[DIRECTIVE]
Render the lines of the listing below as a numbered list, from the line containing "Ada beberapa manfaat" through the line containing "tawakkal, pengusaha akan", both included. Omit any blank lines.
*** Opening of SUPPLIED MATERIAL ***
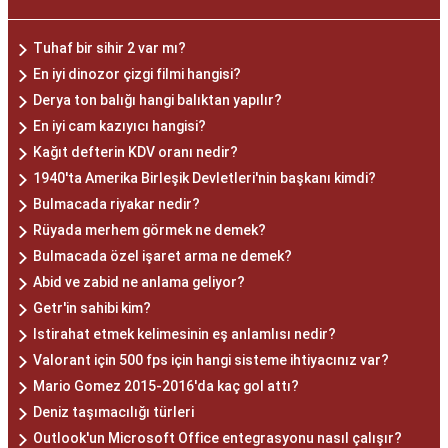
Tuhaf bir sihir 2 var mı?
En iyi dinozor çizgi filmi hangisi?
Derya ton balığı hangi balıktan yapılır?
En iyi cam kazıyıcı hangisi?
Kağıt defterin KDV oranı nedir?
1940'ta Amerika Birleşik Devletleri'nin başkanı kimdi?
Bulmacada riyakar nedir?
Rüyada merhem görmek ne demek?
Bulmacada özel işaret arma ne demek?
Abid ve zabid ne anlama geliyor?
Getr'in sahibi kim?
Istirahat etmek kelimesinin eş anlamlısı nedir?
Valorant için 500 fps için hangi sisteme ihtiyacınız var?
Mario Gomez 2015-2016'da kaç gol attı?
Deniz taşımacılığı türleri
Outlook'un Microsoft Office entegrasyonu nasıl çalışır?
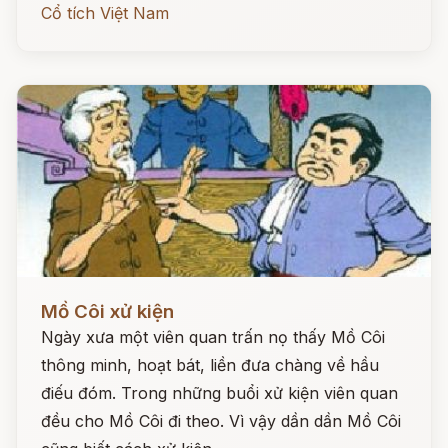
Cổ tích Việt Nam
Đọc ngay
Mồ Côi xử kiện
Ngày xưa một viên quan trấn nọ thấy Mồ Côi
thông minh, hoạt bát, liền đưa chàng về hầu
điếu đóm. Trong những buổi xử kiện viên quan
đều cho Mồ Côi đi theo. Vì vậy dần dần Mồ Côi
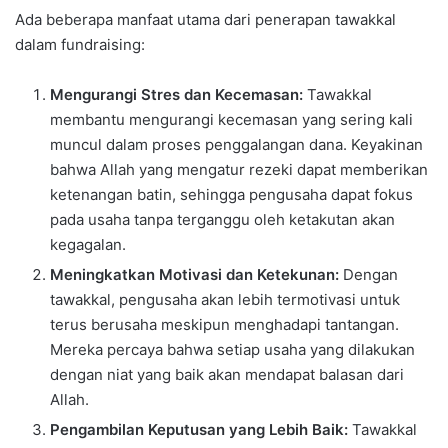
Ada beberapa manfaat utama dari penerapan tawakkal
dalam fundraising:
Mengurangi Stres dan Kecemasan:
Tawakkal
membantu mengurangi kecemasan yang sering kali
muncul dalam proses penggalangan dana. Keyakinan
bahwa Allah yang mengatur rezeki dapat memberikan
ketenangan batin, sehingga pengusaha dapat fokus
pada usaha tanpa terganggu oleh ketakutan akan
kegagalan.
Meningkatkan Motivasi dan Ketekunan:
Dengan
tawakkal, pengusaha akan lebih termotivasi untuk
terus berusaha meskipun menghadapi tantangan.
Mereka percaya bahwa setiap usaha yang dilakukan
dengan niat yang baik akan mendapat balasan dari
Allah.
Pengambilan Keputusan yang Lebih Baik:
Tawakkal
*** Close of SUPPLIED MATERIAL ***
*** Opening of SUPPLIED MATERIAL ***
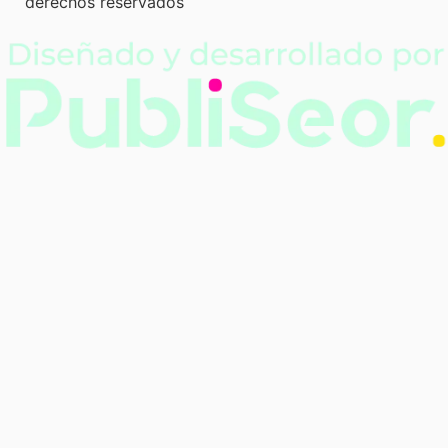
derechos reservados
*** Close of SUPPLIED MATERIAL ***
[RESPONSE AREA]
1. Ada beberapa manfaat utama dari penerapan tawakkal
2. dalam fundraising:
3. Mengurangi Stres dan Kecemasan:
4. Tawakkal
5. membantu mengurangi kecemasan yang sering kali
6. muncul dalam proses penggalangan dana. Keyakinan
7. bahwa Allah yang mengatur rezeki dapat memberikan
8. ketenangan batin, sehingga pengusaha dapat fokus
9. pada usaha tanpa terganggu oleh ketakutan akan
10. kegagalan.
11. Meningkatkan Motivasi dan Ketekunan:
12. Dengan
13. tawakkal, pengusaha akan lebih termotivasi untuk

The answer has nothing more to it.